The profiler can be accessed using the Reactant.with_profiler function.

julia
Reactant.with_profiler("./") do
    mylinear = Reactant.@compile linear(x, W, b)
    mylinear(x, W, b)
end
10×2 ConcretePJRTArray{Float32,2}:
  17.6138      -4.20773
   2.6673      -8.46881
   7.40452      0.333003
   6.27172     11.6807
  -0.0247079   -2.13574
  -4.71964     -9.43176
  12.9682      10.4451
 -11.0855      -2.55176
   6.60932    -10.4896
 -13.2506       8.14313

Running this function should create a folder called plugins in the folder provided to Reactant.with_profiler which will contain the trace files.
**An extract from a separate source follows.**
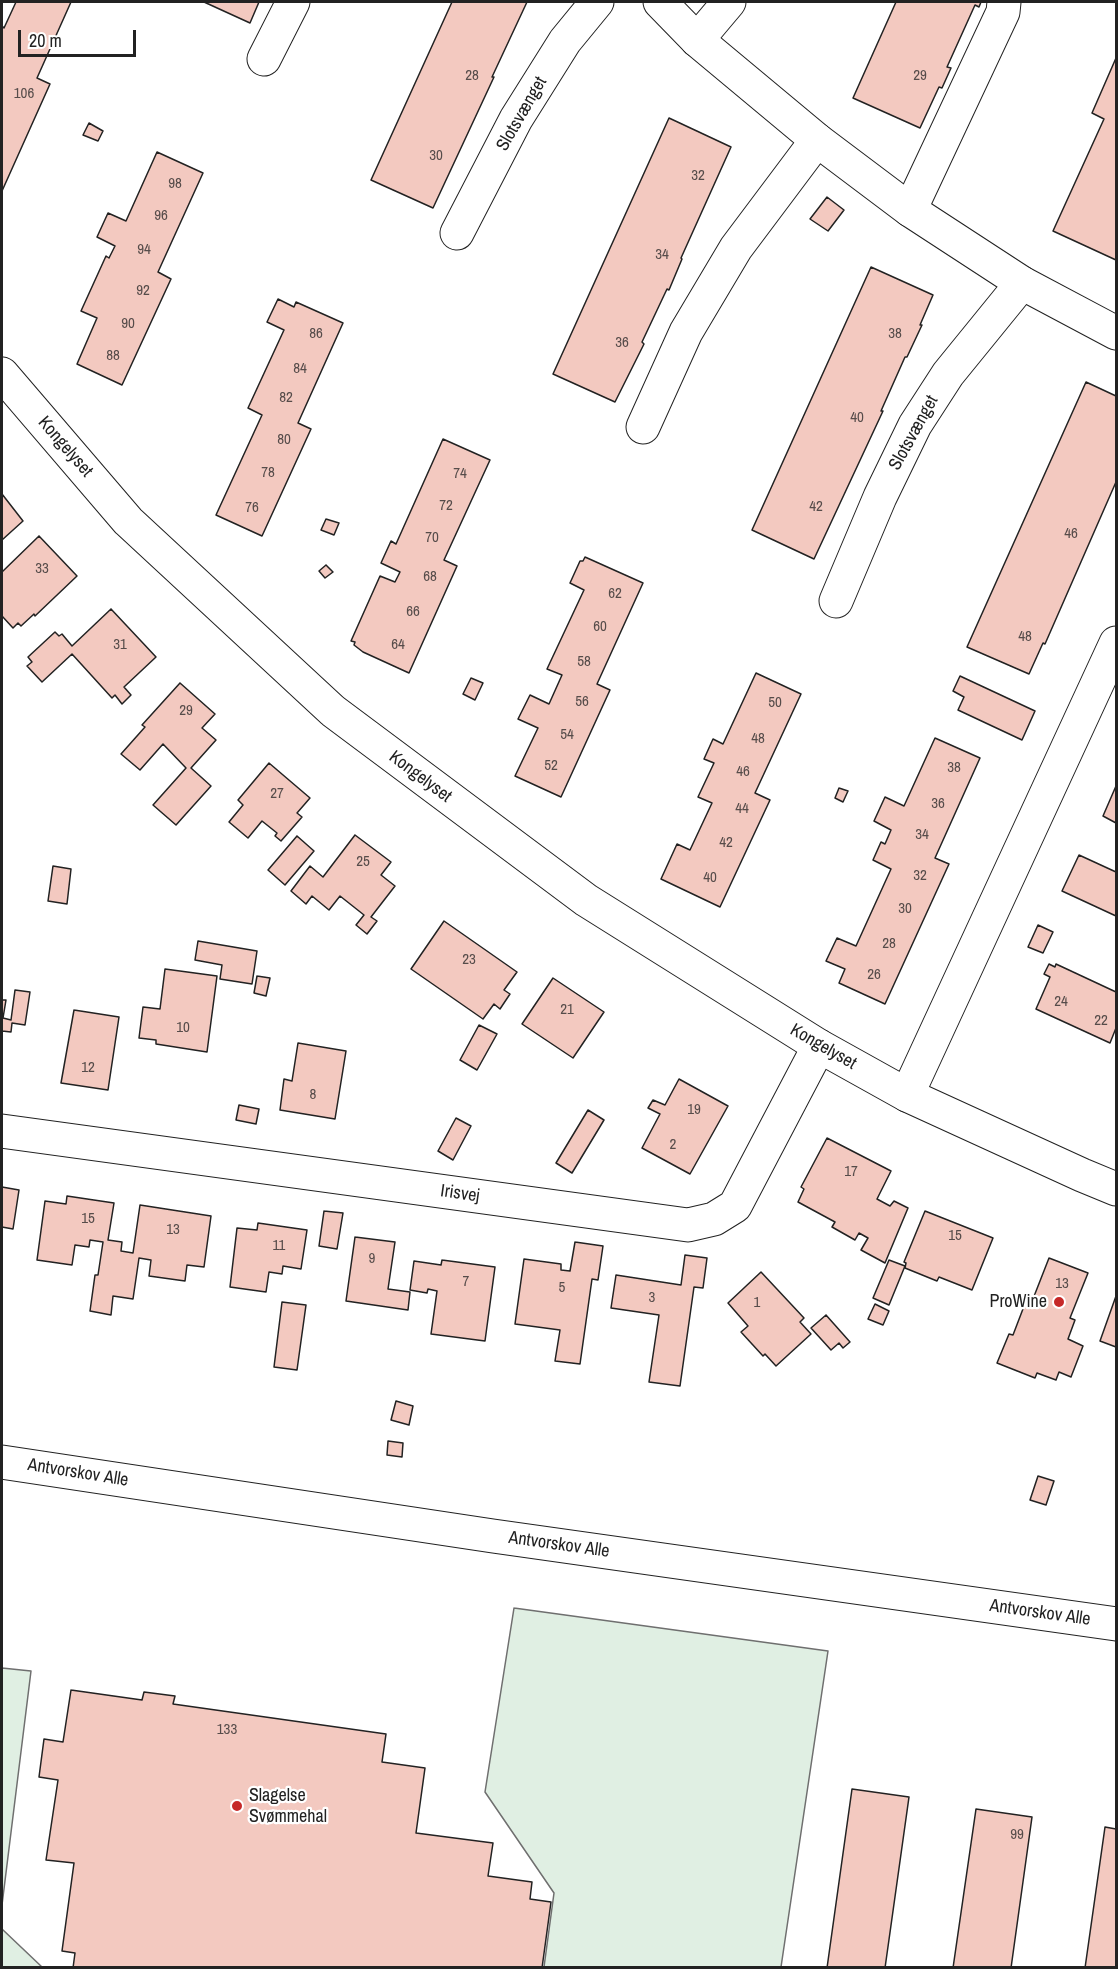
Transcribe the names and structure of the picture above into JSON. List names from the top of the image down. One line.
{"streets":{"street":["Slotsvænget","Kongelyset","Irisvej","Antvorskov Alle"]},"crossings":[["Kongelyset","Irisvej"]],"places":["ProWine","Slagelse Svømmehal"],"house_numbers":["28","29","106","30","32","98","96","94","34","92","90","86","38","36","88","84","82","40","80","78","74","72","42","76","46","70","33","68","62","66","60","48","31","64","58","56","50","29","54","48","52","38","46","27","36","44","34","42","25","32","40","30","28","23","26","24","21","22","10","12","8","19","2","17","15","13","15","11","9","7","13","5","3","1","133","99"],"scale_bar":"20 m"}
The traces can then be visualized in different ways.

Note

For more insights about the current state of Reactant, it is possible to fetch device information about allocations using the Reactant.XLA.allocatorstats function.

Perfetto UI

The first and easiest way to visualize a captured trace is to use the online perfetto.dev tool. Reactant.with_profiler has a keyword parameter called create_perfetto_link which will create a usable perfetto URL for the generated trace. The function will block execution until the URL has been clicked and the trace is visualized. The URL only works once.

julia
Reactant.with_profiler("./"; create_perfetto_link=true) do
    mylinear = Reactant.@compile linear(x, W, b)
    mylinear(x, W, b)
end

Note

It is recommended to use the Chrome browser to open the perfetto URL.

XProf

XProf is a complete web UI to analyze the log files captured by Reactant. It can be installed in the following manner:

bash
pip install xprof # or xprof-nightly

Launching xprof is then as simple as:

bash
xprof --logdir=./

which will then make the xprof interface available on port :8791 by default.

Tensorboard

Another option to visualize the generated trace files is to use the tensorboard profiler plugin. The tensorboard viewer can offer more details than the timeline view such as visualization for compute graphs.

First install tensorboard and its profiler plugin:

bash
pip install tensorboard tensorboard-plugin-profile

And then run the following in the folder where the plugins folder was generated:

bash
tensorboard --logdir ./

Adding Custom Annotations

By default, the traces contain only information captured from within XLA. The Reactant.Profiler.annotate function can be used to annotate traces for Julia code evaluated during tracing.

julia
Reactant.Profiler.annotate("my_annotation") do
    # Do things...
end

The added annotations will be captured in the traces and can be seen in the different viewers along with the default XLA annotations. When the profiler is not activated, then the custom annotations have no effect and can therefore always be activated.